◆ Problem statement ◆
All records below must be written out exactly, with the pictures excluded.

^^^^^^^^

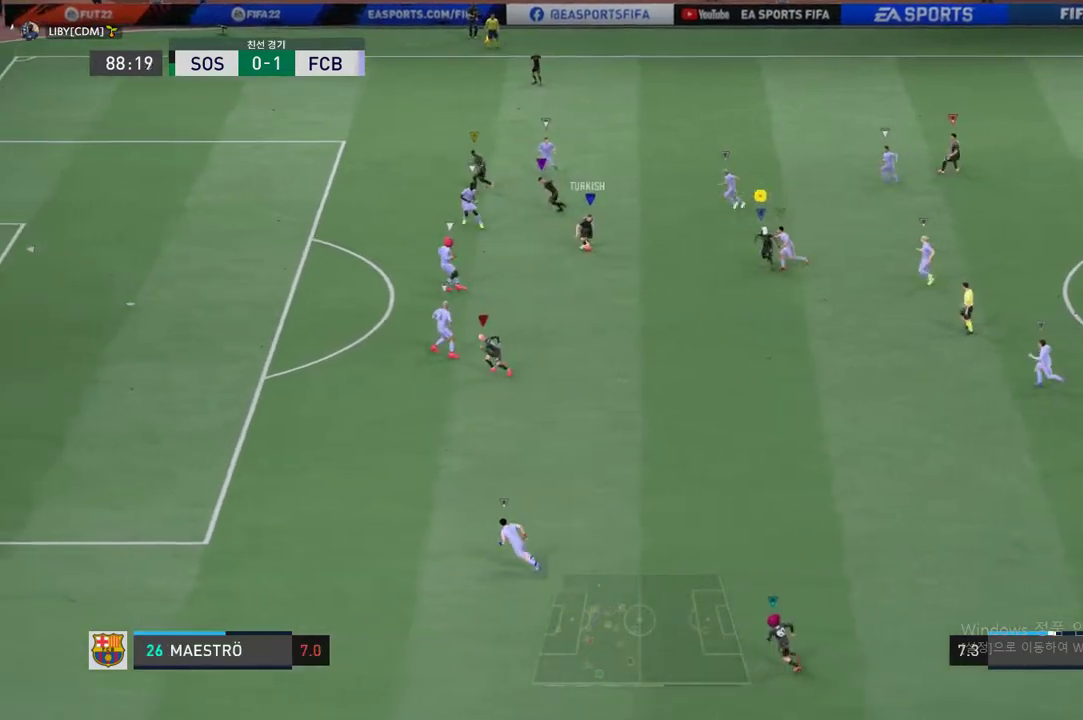
{"buttons": ["R2"], "left_stick": "down-left", "events": []}
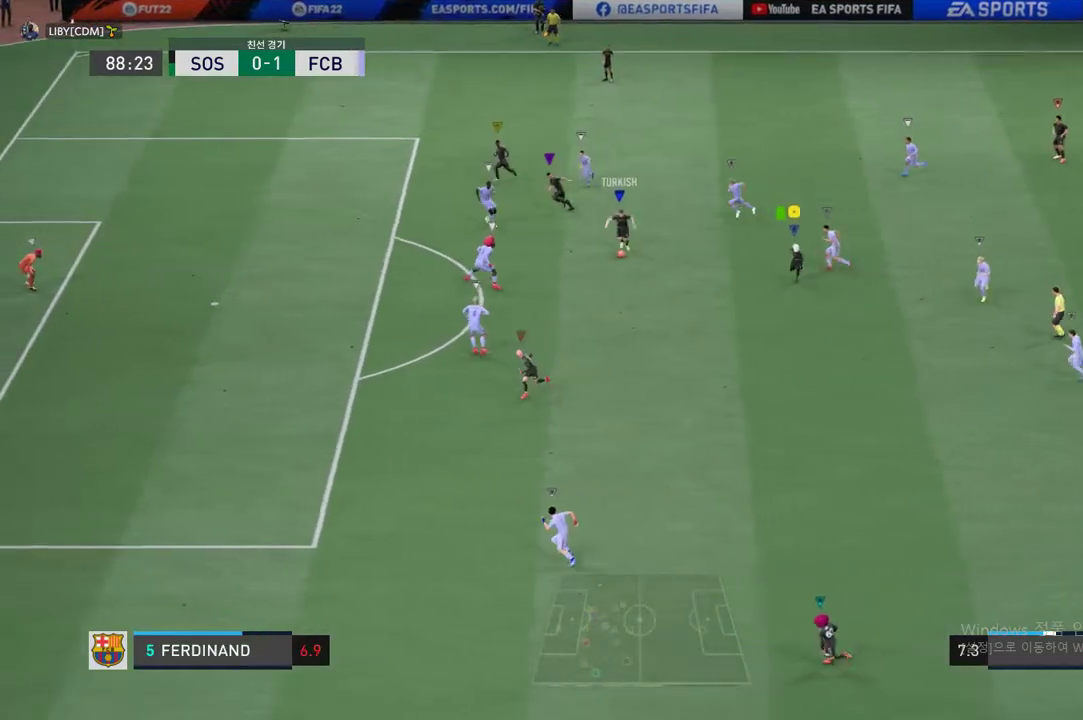
{"buttons": ["R2"], "left_stick": "down-left", "events": []}
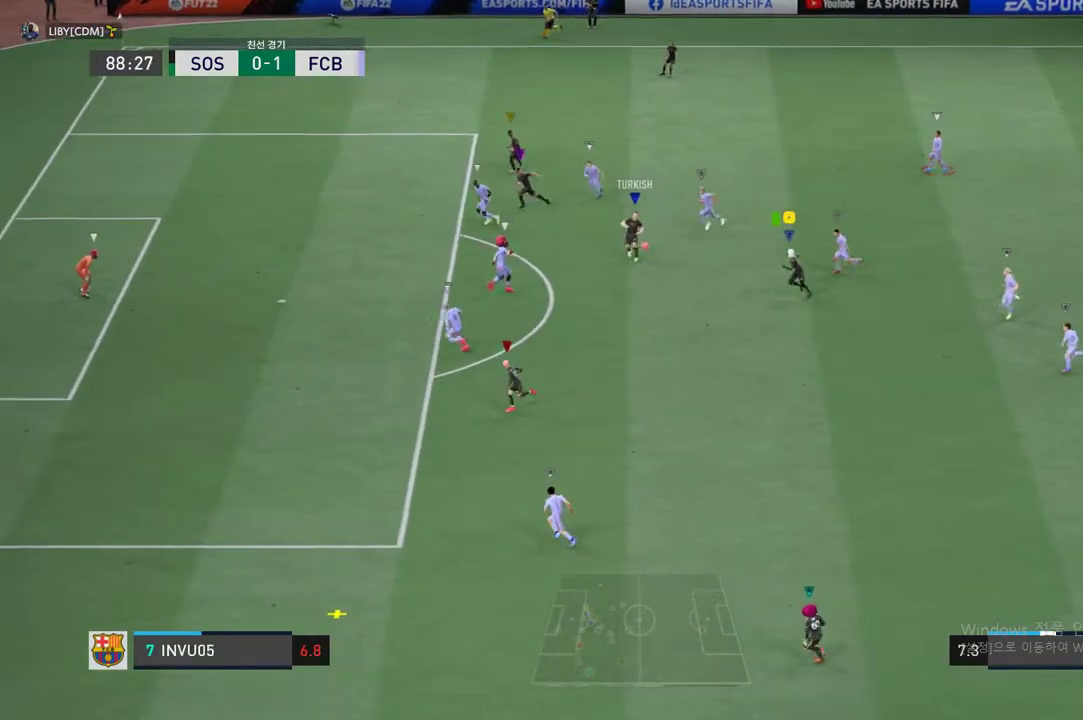
{"buttons": ["R2"], "left_stick": "down-left", "events": []}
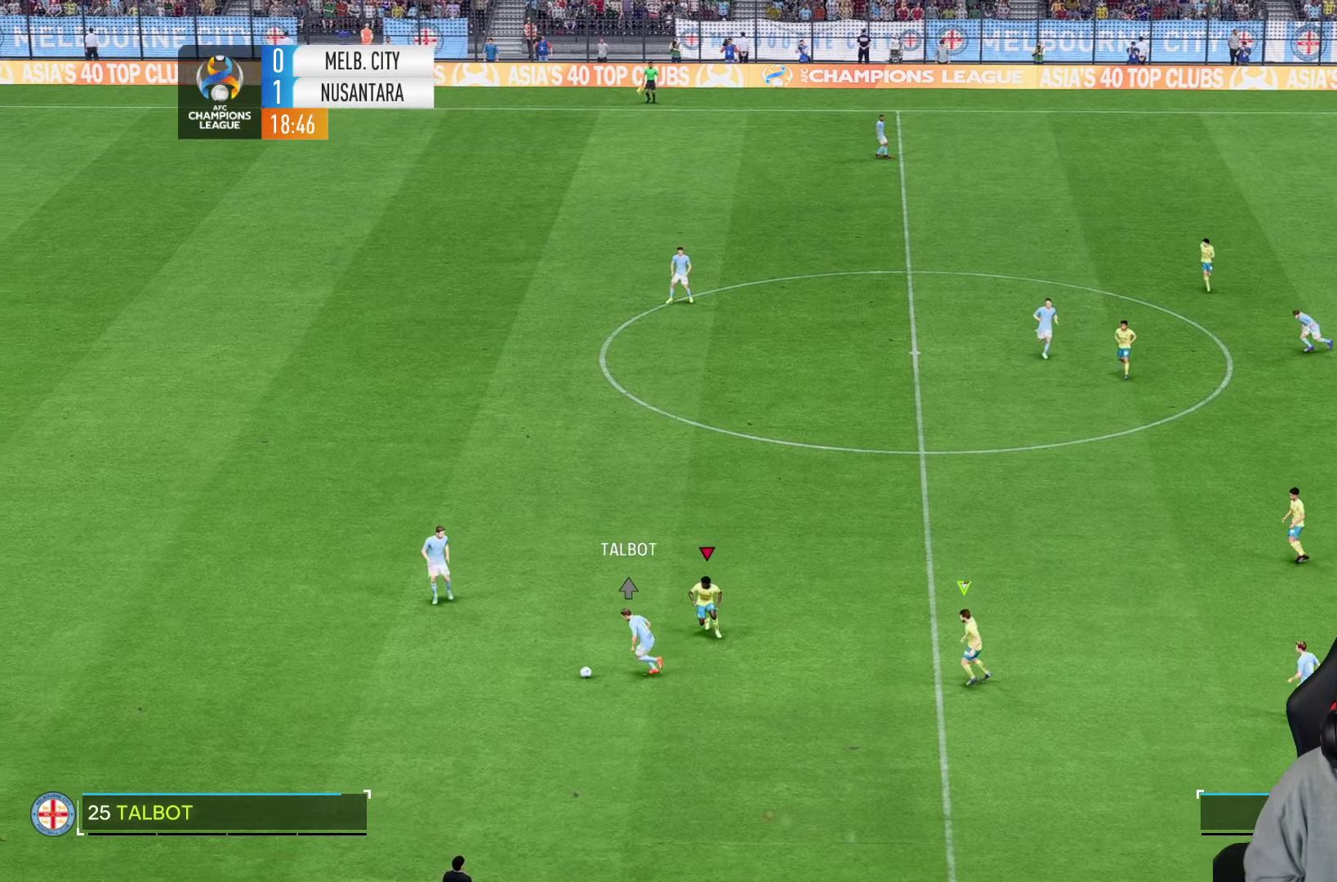
Gameplay with a controller (PlayStation layout); each line is a JSON object with the inputs held at the frame after it (dt_ms = milliseconds from this image to that frame). "events" lists button and stick changes between this image and that frame as [ms after this image, input, new state], when the widget could be followed in between. Not read: L3 R3.
{"dt_ms": 500, "buttons": [], "left_stick": "left", "right_stick": "center", "events": [[200, "R2", "up"], [283, "left_stick", "left"], [317, "L2", "up"]]}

^^^^^^^^

◆ Solution ◆
{"buttons": ["R2"], "left_stick": "down-left", "events": []}
{"buttons": ["R2"], "left_stick": "down-left", "events": []}
{"buttons": ["R2"], "left_stick": "down-left", "events": []}
Gameplay with a controller (PlayStation layout); each line is a JSON object with the inputs held at the frame after it (dt_ms = milliseconds from this image to that frame). "events" lists button and stick changes between this image and that frame as [ms after this image, input, new state], when the widget could be followed in between. Not read: L3 R3.
{"dt_ms": 500, "buttons": [], "left_stick": "left", "right_stick": "center", "events": [[200, "R2", "up"], [283, "left_stick", "left"], [317, "L2", "up"]]}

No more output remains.